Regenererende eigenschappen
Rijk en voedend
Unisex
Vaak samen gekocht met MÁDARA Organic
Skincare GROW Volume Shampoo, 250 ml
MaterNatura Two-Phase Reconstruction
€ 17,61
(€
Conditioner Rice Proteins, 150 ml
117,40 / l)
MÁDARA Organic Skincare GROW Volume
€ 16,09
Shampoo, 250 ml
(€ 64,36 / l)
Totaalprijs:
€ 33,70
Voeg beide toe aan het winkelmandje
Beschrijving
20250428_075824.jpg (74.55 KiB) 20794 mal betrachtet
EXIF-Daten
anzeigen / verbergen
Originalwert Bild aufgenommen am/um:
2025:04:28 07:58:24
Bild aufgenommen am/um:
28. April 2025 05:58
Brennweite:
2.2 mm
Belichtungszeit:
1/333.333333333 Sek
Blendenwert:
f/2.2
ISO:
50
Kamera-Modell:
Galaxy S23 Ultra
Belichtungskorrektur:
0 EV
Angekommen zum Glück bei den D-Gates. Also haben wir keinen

□ □ □ □ □

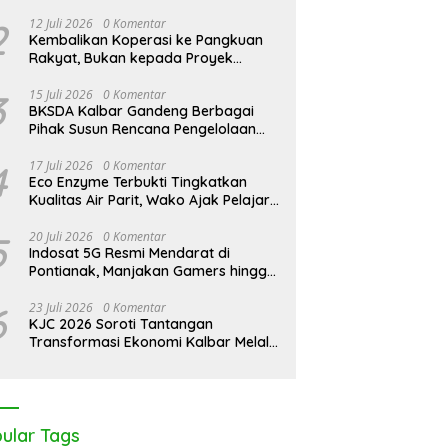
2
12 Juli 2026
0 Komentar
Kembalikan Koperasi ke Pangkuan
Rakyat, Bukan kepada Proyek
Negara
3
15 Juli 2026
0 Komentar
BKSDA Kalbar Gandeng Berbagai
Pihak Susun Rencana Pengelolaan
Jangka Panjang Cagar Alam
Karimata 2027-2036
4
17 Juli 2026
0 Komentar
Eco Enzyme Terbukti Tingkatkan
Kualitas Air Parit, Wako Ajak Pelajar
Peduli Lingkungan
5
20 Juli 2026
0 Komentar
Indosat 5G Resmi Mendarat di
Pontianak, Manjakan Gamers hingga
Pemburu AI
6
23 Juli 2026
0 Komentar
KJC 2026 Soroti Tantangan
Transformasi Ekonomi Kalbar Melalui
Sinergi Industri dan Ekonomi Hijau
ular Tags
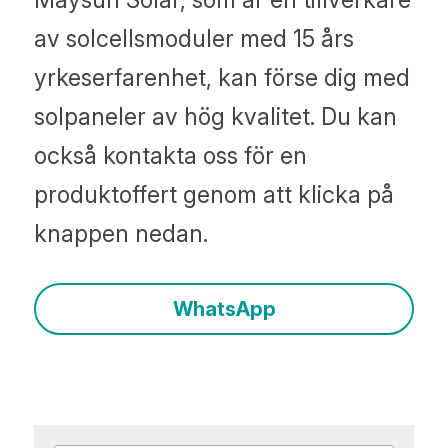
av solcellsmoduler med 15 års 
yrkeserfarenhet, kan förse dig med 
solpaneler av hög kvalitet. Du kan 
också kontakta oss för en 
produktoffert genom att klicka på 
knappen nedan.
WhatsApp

□ □ □ □ □

Work request
Check each line above for "Ekonomi" and return the ones that have it.

Solution for this task
Transformasi Ekonomi Kalbar Melalui
Sinergi Industri dan Ekonomi Hijau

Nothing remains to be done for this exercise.